**TRY IT:**
Carry the thread about installing a Viper 5301 remote start in a 2010 Camry forward from its last line.

(DOCUMENT SEGMENT begins)

# viper 5301 in 2010 camry



## go4joanna (Dec 4, 2010)

Hi
Today i install viper5301 in my 2010 camry.My problem is when i start with remote and turning off with remote with out going to car my day time running light is not getting shut off and if i go inside and open my hood the engine is not shutting off.i installed in best buy.what should i do?:upset:


----------



## lcurle (Oct 5, 2008)

verify your wiring:
12 VOLT CONSTANT BLACK (+) FUSE BOX AT DASH PIN 1 WHITE PLUG 
STARTER BLUE (+) IGN. SW. PIN 7, WHITE 8PIN PLUG 
STARTER 2 GRAY (+) IGN. SW. PIN 3, WHITE 8PIN PLUG 
IGNITION 1 YELLOW (+) IGN. SW. PIN 6, WHITE 8PIN PLUG 
IGNITION 2 PINK (+) iGN. SW. PIN 1, WHITE 8PIN PLUG 
IGNITION 3 N/A 
ACCESSORY/HEATER BLOWER 1 WHITE (+) IGN. SW. PIN 2, WHITE 8PIN PLUG 
ACCESSORY/HEATER BLOWER 2 N/A 
KEYSENSE BLUE (-) IGN. SW. PIN 1, WHITE 2PIN PLUG 
PARKING LIGHTS ( - ) BLACK (-) HEADLIGHT SWITCH, PIN 18, WHITE 20PIN PLUG PIN 11 
PARKING LIGHTS ( + ) DO NOT USE 
POWER LOCK BROWN (-) DRIVERS KICK, PIN 16, WHITE 25PIN PLUG 
POWER UNLOCK GRAY (-) (DOUBLE PLUSE) DRIVERS KICK, PIN 7, WHITE 25PIN PLUG 
LOCK MOTOR WIRE RED TO WHITE (5 WIRE) DRIVERS KICK, PIN 9, WHITE 25PIN PLUG 
DOOR TRIGGER BLUE (-) DRIVERS KICK, PIN 13, BLUE 20PIN PLUG 
DOMELIGHT SUPERVISION BROWN (-) FUSE BOX AT DASH, PIN 5, WHITE12PIN PLUG (R)

(DOCUMENT SEGMENT ends)
(DATA LISTING begins)

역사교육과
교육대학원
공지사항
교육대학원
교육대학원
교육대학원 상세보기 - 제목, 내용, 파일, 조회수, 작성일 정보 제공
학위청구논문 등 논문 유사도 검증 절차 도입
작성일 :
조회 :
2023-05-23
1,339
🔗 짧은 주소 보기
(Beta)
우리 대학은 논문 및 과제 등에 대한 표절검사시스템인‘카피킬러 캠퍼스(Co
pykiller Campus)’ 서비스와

(DATA LISTING ends)

**RESULT FOR THIS TASK:**
TRUNK RELEASE N/A 
SLIDING POWER DOOR N/A 
HORN WHITE TO BLACK (-) FUSE BOX AT DASH, PIN 11, WHITE 16PIN PLUG 
TACH BLACK (AC) DATA CONNECTOR PIN 9, 16PIN PLUG 
WAIT TO START LIGHT N/A 
BRAKE WHITE TO BLUE (+) FUSE BOX AT DASH, PIN3, WHITE 12PIN PLUG OR AT BRAKE SW. 
FACTORY ALARM DISARM GRAY (-) DRIVERS KICK, PIN16, WHITE 25PIN PLUG 
ANTI-THEFT TRANSPONDER TYPE


----------



## jaggerwild (May 21, 2007)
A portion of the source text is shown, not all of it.